FDA responded quickly to Bartlett by announcing plans for new regulations whose sole purpose is to overrule the decision.  A July 3 notice on the Office of Management and Budget website indicated that FDA will soon release a proposed regulation entitled, “Supplemental Applications Proposing Labeling Changes for Approved Drugs and Biological Products.”  The notice indicated that the proposed regulation would authorize generic companies to submit labeling changes to FDA for approval, and then to unilaterally implement the changes while FDA considers the submission.  The notice said nothing about preemption of tort suits, but its purpose is obvious.  Under the proposed regulation, it would no longer be impossible for a generic manufacturer to have included whatever expanded warnings plaintiffs’ attorneys are able to dream up.

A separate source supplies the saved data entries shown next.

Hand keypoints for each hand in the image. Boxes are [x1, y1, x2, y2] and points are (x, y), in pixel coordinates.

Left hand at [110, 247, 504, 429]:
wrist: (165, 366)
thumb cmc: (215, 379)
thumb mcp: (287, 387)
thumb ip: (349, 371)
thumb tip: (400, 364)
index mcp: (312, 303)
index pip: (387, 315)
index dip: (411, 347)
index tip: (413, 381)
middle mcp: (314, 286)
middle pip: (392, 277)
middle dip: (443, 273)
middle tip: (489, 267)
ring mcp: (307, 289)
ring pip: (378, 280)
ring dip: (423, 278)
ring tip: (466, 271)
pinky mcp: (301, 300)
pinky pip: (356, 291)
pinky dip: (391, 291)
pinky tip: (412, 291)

When the proposed regulation is finally released, it will be interesting to learn what statutory basis FDA cites for authorizing generics to adopt unilateral labeling changes which expose them to liability suits. A straightforward reading of the Food, Drug, and Cosmetic Act (FDCA) strongly suggests that FDA lacks any such statutory basis.  The FDCA provides that the Abbreviated New Drug Application (ANDA) submitted by a generic company must “show that the labeling proposed for the new drug is the same as the labeling approved for” the underlying brand-name drug.  21 U.S.C. § 355(j)(2)(A)(v).  It further provides that FDA may not approve the ANDA unless the application demonstrates that the labeling “is the same.”  21 U.S.C. § 355(j)(4)(G).  Soon after the Hatch-Waxman Act amended the FDCA to include those statutory provisions, FDA adopted regulations confirming both that a generic manufacturer must ensure at all times that its product’s labeling is identical to its brand-name counterpart and that the “sameness” requirement prohibits generics from making unilateral labeling changes.

FDA’s apparent desire to reverse that longstanding statutory interpretation cannot be squared with Congress’s understanding that generic drugs would bear the same labels as the brand-name drug on whose safety and efficacy the generic manufacturer is relying.  Indeed, Bartlett explicitly held that the sameness requirement is mandated by the FDCA: “federal law prohibits generic drug manufacturers from independently changing their drugs’ labels.”  133 S. Ct. 2466, 2470 (2013).

Nor does it make sense from a public health policy standpoint to encourage generic manufacturers to start making independent labeling decisions.  As part of its product-approval process, FDA mandates the precise language of product labels after carefully reviewing all available risk and benefit information.  Of course, new information about a drug often comes to light after marketing has begun, and all manufacturers are required to report to FDA any significant new information they learn regarding potential health risks of their products.  They are also encouraged to suggest to FDA that the labeling be changed in order to warn of previously unforeseen risks.  But it makes little sense to encourage generic manufacturers—who by definition are relying on others’ safety data in marketing their products—to make unilateral determinations that FDA’s judgments regarding proper labeling should be overridden.

The only purpose of such a regulation would be to eliminate generic manufacturers’ impossibility preemption defense to tort claims and thereby to reverse the Bartlett decision.  But FDA should not be adopting regulations simply to serve the interests of the plaintiffs’ bar.  And in any event, FDA’s proposed regulation almost surely runs afoul of its statutory mandate.